Un report della Commissione Esteri attribuisce all'ex premier la responsabilità delle conseguenze disastrose dell’intervento militare condotto con la Francia di Sarkozy, "pianificato e condotto in modo errato. Opzioni politiche alternative non sono state prese in considerazione". A luglio il rapporto Chilcot aveva puntato il dito contro Tony Blair per l'operazione in Iraq
Dopo la sconfitta politica subita con Brexit, David Cameron viene ora attaccato per la sua più importante decisione di politica estera. Secondo un durissimo rapporto della Commissione Esteri del Parlamento britannico, reso noto oggi, l’ex premier sarebbe “fondamentalmente responsabile” delle conseguenze disastrose dell’intervento militare in Libia, concordato con la Francia di Nicolas Sarkozy nel 2011 per rovesciare il regime del colonnello Muammar Gheddafi.
La missione, si legge nel documento, ha portato al “collasso politico ed economico, a una guerra fra milizie e tribù, a una sequenza di crisi umanitarie e migratorie, diffuse violazioni dei diritti umani, alla distribuzione delle armi del regime di Gheddafi in tutta la regione e alla crescita dell’Isil (Isis, ndr) nel nord Africa”. I membri della commissione, a maggioranza conservatrice, elencano i punti più critici della scelta: la mancanza di adeguata intelligence preventiva sulla natura della rivolta in Libia; l’assenza di un obiettivo strategico predefinito; l’incapacità di proteggere i depositi di armi abbandonati dai sostenitori di Gheddafi, poi finite nelle mani dei “terroristi”.
Secondo Crispin Blunt, parlamentare conservatore a capo della commissione “l’intervento in Libia è stato pianificato e condotto in modo sbagliato, e le conseguenze sono ancora evidenti. C’erano opzioni politiche alternative che non sono state prese in considerazione. Un impegno politico invece che militare avrebbe potuto assicurare la protezione della popolazione civile, un cambio di regime e una stagione di riforme a costi molto inferiori sia per il Regno Unito che per la Libia”.
Al contrario, il Regno Unito si sarebbe “concentrato solo sull’intervento militare”. Questo malgrado il dissenso di Lord Richards, allora capo delle forze armate, che aveva preso le distanze dalla decisione.
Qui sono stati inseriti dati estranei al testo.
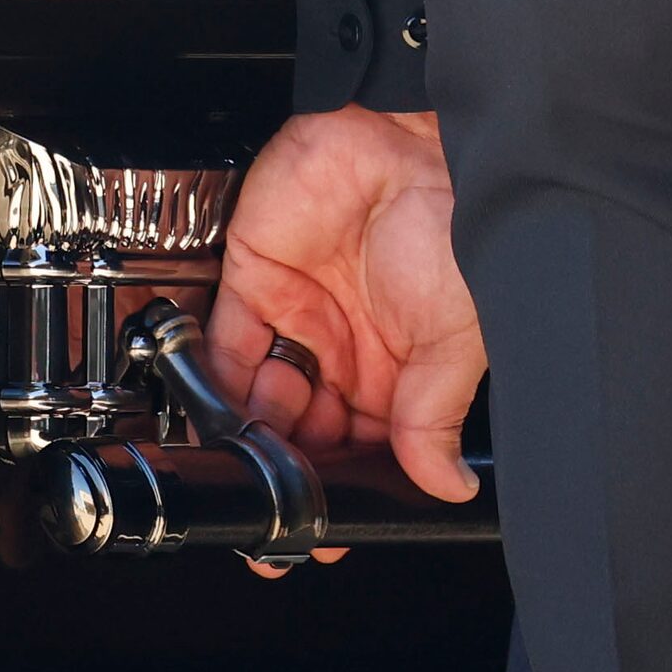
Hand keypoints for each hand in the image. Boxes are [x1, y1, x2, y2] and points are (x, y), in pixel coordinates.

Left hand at [206, 108, 486, 564]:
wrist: (410, 140)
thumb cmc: (455, 221)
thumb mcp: (459, 336)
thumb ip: (434, 415)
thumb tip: (445, 484)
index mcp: (404, 366)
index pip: (364, 446)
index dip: (341, 485)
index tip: (322, 532)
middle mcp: (348, 346)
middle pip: (304, 428)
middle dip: (286, 471)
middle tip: (270, 517)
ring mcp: (299, 314)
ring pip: (259, 396)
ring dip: (247, 439)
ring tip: (244, 475)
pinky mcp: (252, 281)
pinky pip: (222, 346)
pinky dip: (212, 387)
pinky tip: (212, 423)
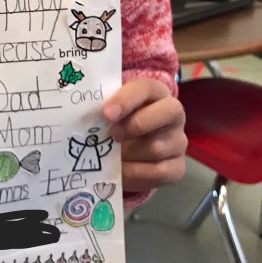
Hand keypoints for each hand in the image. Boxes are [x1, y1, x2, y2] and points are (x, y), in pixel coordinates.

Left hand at [103, 78, 185, 193]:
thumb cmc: (117, 120)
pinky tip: (120, 172)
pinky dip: (136, 174)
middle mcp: (173, 113)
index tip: (106, 113)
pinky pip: (160, 172)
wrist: (131, 145)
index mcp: (155, 92)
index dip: (127, 100)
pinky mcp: (177, 166)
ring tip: (110, 156)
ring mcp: (178, 141)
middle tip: (112, 135)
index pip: (146, 88)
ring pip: (158, 146)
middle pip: (166, 114)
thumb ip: (104, 109)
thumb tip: (83, 118)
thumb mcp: (111, 109)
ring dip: (130, 153)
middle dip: (135, 125)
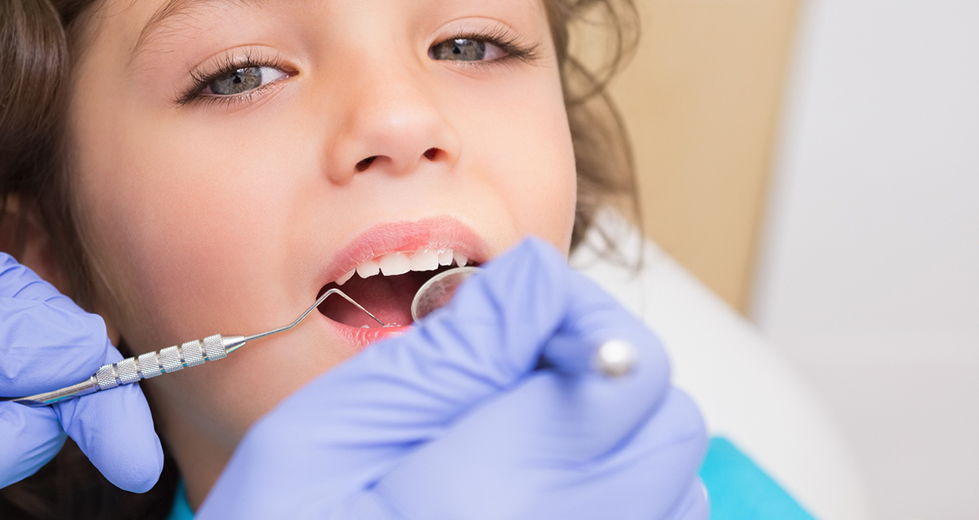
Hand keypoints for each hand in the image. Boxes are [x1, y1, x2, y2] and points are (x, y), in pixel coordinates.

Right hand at [199, 239, 708, 519]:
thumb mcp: (319, 440)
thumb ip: (442, 361)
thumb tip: (534, 280)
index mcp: (491, 496)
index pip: (623, 364)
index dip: (571, 310)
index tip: (512, 310)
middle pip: (668, 423)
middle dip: (602, 370)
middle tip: (508, 370)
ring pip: (672, 483)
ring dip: (611, 437)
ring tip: (510, 436)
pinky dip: (609, 495)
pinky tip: (525, 490)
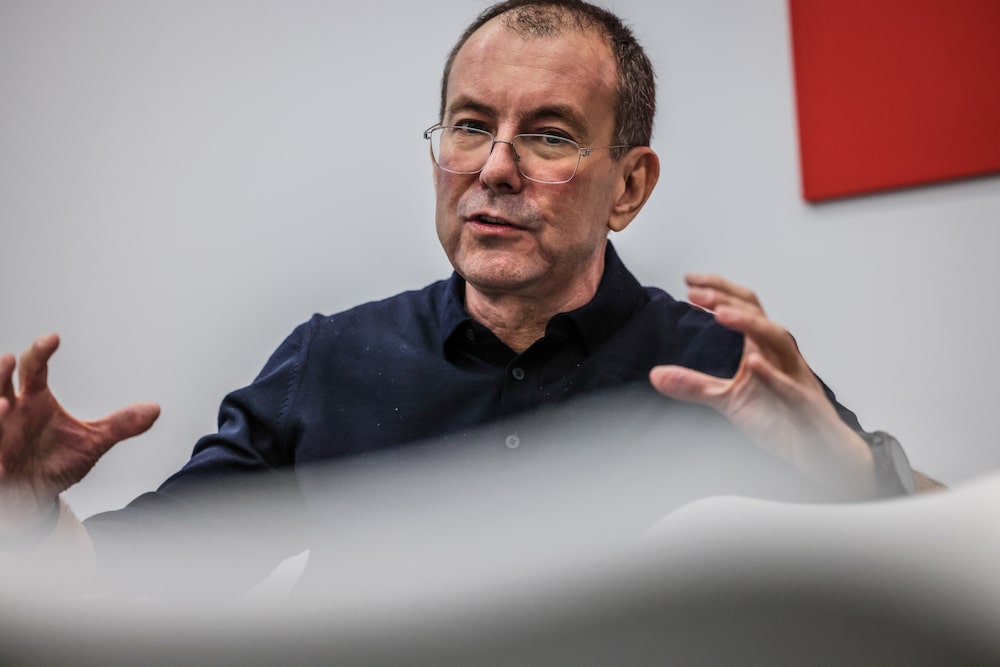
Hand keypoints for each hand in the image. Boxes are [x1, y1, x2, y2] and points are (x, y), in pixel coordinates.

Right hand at [0, 334, 159, 532]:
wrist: (36, 497)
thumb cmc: (55, 463)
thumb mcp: (92, 442)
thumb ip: (120, 424)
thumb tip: (154, 409)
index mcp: (34, 400)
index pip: (35, 369)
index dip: (40, 352)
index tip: (52, 339)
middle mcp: (11, 412)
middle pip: (0, 384)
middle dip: (1, 372)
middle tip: (10, 360)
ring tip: (2, 404)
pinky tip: (1, 460)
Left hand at [649, 275, 878, 496]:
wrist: (820, 453)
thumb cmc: (781, 418)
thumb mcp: (730, 401)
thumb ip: (695, 385)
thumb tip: (656, 375)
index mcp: (764, 349)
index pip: (744, 308)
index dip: (719, 291)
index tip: (689, 281)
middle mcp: (781, 356)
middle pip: (758, 315)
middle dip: (726, 301)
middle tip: (694, 292)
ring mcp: (796, 378)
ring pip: (779, 341)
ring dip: (750, 324)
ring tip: (720, 313)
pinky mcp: (806, 406)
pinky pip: (792, 387)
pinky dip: (775, 375)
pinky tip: (755, 364)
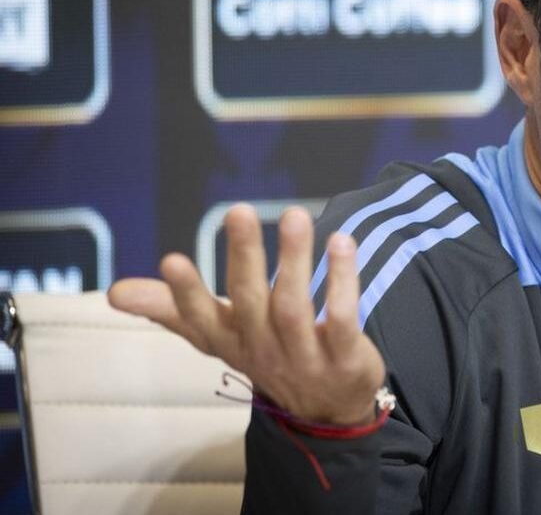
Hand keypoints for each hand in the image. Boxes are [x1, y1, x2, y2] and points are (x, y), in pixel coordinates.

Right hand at [108, 204, 385, 426]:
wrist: (328, 412)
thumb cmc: (268, 355)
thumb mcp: (220, 337)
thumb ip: (173, 310)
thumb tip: (113, 292)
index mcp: (230, 341)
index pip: (201, 320)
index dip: (185, 294)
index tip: (171, 259)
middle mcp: (264, 350)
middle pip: (250, 303)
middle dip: (243, 257)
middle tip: (238, 210)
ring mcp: (306, 359)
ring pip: (294, 306)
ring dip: (294, 259)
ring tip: (295, 215)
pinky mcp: (346, 360)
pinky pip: (343, 319)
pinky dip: (342, 282)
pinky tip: (343, 244)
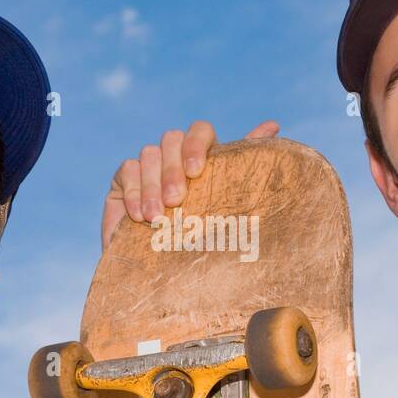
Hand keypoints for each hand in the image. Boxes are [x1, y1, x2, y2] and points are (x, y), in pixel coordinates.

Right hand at [101, 119, 278, 248]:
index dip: (196, 144)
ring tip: (157, 217)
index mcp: (202, 155)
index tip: (196, 170)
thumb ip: (244, 162)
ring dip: (153, 186)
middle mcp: (174, 154)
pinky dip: (134, 193)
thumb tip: (273, 125)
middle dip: (173, 169)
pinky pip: (127, 172)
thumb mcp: (226, 200)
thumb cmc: (203, 238)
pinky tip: (140, 216)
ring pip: (148, 154)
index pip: (199, 131)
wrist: (166, 272)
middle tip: (177, 200)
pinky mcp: (123, 180)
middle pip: (171, 140)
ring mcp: (147, 165)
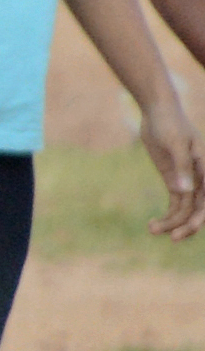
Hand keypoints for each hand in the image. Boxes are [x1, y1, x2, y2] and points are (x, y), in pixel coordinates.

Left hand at [142, 102, 203, 242]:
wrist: (157, 112)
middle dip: (187, 225)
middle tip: (171, 238)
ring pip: (186, 209)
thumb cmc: (169, 124)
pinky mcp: (174, 179)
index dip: (199, 218)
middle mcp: (200, 178)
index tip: (183, 231)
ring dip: (172, 222)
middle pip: (199, 208)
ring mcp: (187, 180)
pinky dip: (167, 215)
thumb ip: (182, 167)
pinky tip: (153, 225)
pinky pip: (175, 203)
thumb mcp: (174, 143)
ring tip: (152, 229)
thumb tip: (185, 191)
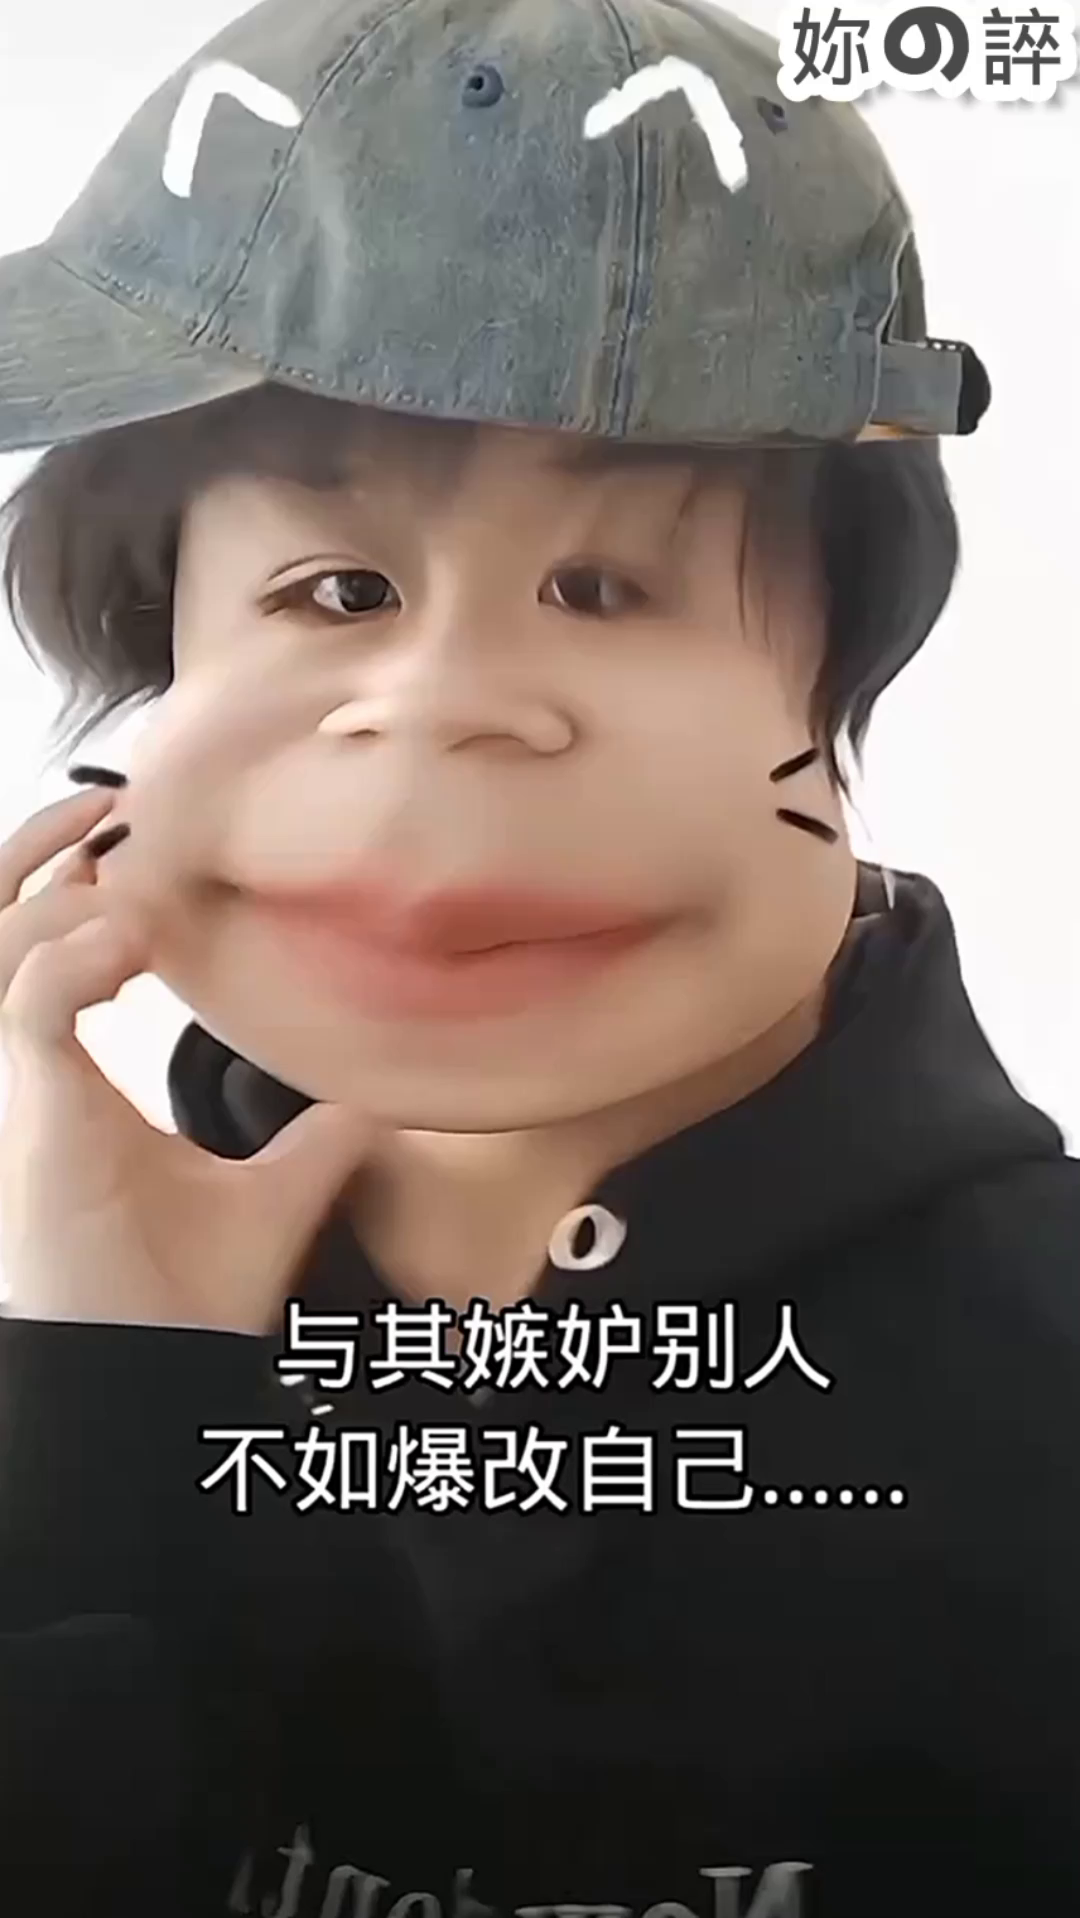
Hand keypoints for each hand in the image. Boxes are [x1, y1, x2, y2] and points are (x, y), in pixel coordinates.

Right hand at [0, 791, 372, 1331]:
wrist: (162, 1370)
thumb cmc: (191, 1297)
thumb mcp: (270, 1194)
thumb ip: (312, 1143)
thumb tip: (374, 1106)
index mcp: (65, 1082)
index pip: (37, 958)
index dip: (72, 892)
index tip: (137, 849)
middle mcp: (30, 1078)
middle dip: (34, 856)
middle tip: (110, 811)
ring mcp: (22, 1093)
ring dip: (61, 898)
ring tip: (133, 883)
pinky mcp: (32, 1112)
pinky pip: (27, 1001)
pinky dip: (75, 959)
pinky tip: (137, 949)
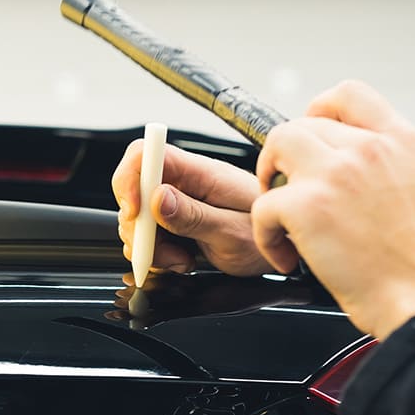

Cameron, sottolinea Blunt, avrebbe dovuto approfittare dei “contatti e dell’influenza” dell’ex premier laburista Tony Blair per “negoziare una soluzione”. Nel 2011, forse, quando il prestigio internazionale di Blair non era ancora indebolito dagli esiti dell’approfondita inchiesta Chilcot, che pochi mesi fa ne ha indicato le gravi responsabilità nella guerra in Iraq.
Le conclusioni del rapporto sembrano vicine all’opinione del presidente Usa Barack Obama, che in un’intervista al The Atlantic lo scorso marzo aveva definito la guerra “un casino”, aggiungendo: “Speravo che gli Europei si sarebbero impegnati nella stabilizzazione post bellica, visto la vicinanza della Libia”.
Il comitato non ha avuto accesso a documenti interni, come nel caso dell’inchiesta Chilcot, ma ha raccolto testimonianze di diplomatici, alti funzionari e degli stessi Blair e Lord Richards. Cameron si e’ invece sempre rifiutato di testimoniare.
Lunedì, intanto, l’ex primo ministro si è dimesso da parlamentare, ritirandosi, per il momento, a vita privata. Nessun commento da parte sua sul rapporto. La replica è stata affidata a un portavoce del Ministero degli Esteri, che ha dichiarato: “La decisione di intervenire è stata internazionale, richiesta dalla Lega Araba e autorizzata dal Consiglio di sicurezza delle Nazioni Unite”.